_Problem statement_: This exercise asks for an exact transcription of every entry.

─── Given records ───

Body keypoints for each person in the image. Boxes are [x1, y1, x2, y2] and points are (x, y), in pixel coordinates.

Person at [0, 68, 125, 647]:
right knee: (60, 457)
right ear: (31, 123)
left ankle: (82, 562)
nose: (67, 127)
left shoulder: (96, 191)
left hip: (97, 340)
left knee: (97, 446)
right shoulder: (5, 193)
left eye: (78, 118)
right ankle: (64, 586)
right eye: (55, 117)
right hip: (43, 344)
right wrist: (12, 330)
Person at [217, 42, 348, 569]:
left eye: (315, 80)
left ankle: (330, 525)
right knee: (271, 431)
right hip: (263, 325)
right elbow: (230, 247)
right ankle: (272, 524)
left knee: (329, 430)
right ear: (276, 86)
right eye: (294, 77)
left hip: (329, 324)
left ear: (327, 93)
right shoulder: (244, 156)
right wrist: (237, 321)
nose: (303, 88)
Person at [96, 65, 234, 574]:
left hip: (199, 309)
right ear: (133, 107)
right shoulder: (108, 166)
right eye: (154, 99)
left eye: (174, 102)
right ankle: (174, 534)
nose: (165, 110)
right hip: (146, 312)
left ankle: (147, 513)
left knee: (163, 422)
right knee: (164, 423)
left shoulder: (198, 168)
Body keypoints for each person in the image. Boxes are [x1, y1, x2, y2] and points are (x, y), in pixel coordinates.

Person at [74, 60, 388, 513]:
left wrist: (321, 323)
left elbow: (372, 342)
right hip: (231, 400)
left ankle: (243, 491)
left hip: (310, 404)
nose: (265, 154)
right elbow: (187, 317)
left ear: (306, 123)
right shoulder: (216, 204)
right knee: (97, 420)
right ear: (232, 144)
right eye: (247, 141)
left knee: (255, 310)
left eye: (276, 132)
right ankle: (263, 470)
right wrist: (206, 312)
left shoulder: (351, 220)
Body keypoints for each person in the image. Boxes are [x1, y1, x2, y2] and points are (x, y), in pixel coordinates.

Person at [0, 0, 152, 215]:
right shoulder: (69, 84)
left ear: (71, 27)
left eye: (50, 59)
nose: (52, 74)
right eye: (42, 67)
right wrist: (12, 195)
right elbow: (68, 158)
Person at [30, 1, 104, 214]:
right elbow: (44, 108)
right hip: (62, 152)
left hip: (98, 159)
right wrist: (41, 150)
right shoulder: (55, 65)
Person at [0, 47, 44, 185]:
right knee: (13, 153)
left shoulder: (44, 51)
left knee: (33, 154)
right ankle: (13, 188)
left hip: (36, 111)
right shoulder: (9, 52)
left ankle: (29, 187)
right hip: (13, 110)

───

_Reply to the exercise_:
Body keypoints for each person in the image. Boxes are [x1, y1, x2, y2] and points are (x, y), in pixel coordinates.

Person at [0, 68, 125, 647]:
right knee: (60, 457)
right ear: (31, 123)
left ankle: (82, 562)
nose: (67, 127)
left shoulder: (96, 191)
left hip: (97, 340)
left knee: (97, 446)
right shoulder: (5, 193)
left eye: (78, 118)
right ankle: (64, 586)
right eye: (55, 117)
right hip: (43, 344)
right wrist: (12, 330)
Person at [217, 42, 348, 569]:
left eye: (315, 80)
left ankle: (330, 525)
right knee: (271, 431)
right hip: (263, 325)
right elbow: (230, 247)
right ankle: (272, 524)
left knee: (329, 430)
right ear: (276, 86)
right eye: (294, 77)
left hip: (329, 324)
left ear: (327, 93)
right shoulder: (244, 156)
right wrist: (237, 321)
nose: (303, 88)
Person at [96, 65, 234, 574]:
left hip: (199, 309)
right ear: (133, 107)
right shoulder: (108, 166)
right eye: (154, 99)
left eye: (174, 102)
right ankle: (174, 534)
nose: (165, 110)
right hip: (146, 312)
left ankle: (147, 513)
left knee: (163, 422)
right knee: (164, 423)
left shoulder: (198, 168)
Body keypoints for each person in the image. Boxes are [x1, y1, x2, y2] and points are (x, y), in pixel coordinates.

Person at [74, 60, 388, 513]:
left wrist: (321, 323)
left elbow: (372, 342)
right hip: (231, 400)
left ankle: (243, 491)
left hip: (310, 404)
nose: (265, 154)
right elbow: (187, 317)
left ear: (306, 123)
right shoulder: (216, 204)
right knee: (97, 420)
right ear: (232, 144)
right eye: (247, 141)
left knee: (255, 310)
left eye: (276, 132)
right ankle: (263, 470)
right wrist: (206, 312)
left shoulder: (351, 220)
Body keypoints for each person in the image. Boxes are [x1, y1, x2, y2] and points are (x, y), in pixel coordinates.

Person at [0, 0, 152, 215]:
right shoulder: (69, 84)
left ear: (71, 27)
left eye: (50, 59)
nose: (52, 74)
right eye: (42, 67)
right wrist: (12, 195)
right elbow: (68, 158)
Person at [30, 1, 104, 214]:
right elbow: (44, 108)
right hip: (62, 152)
left hip: (98, 159)
right wrist: (41, 150)
right shoulder: (55, 65)
Person at [0, 47, 44, 185]:
right knee: (13, 153)
left shoulder: (44, 51)
left knee: (33, 154)
right ankle: (13, 188)
left hip: (36, 111)
right shoulder: (9, 52)
left ankle: (29, 187)
right hip: (13, 110)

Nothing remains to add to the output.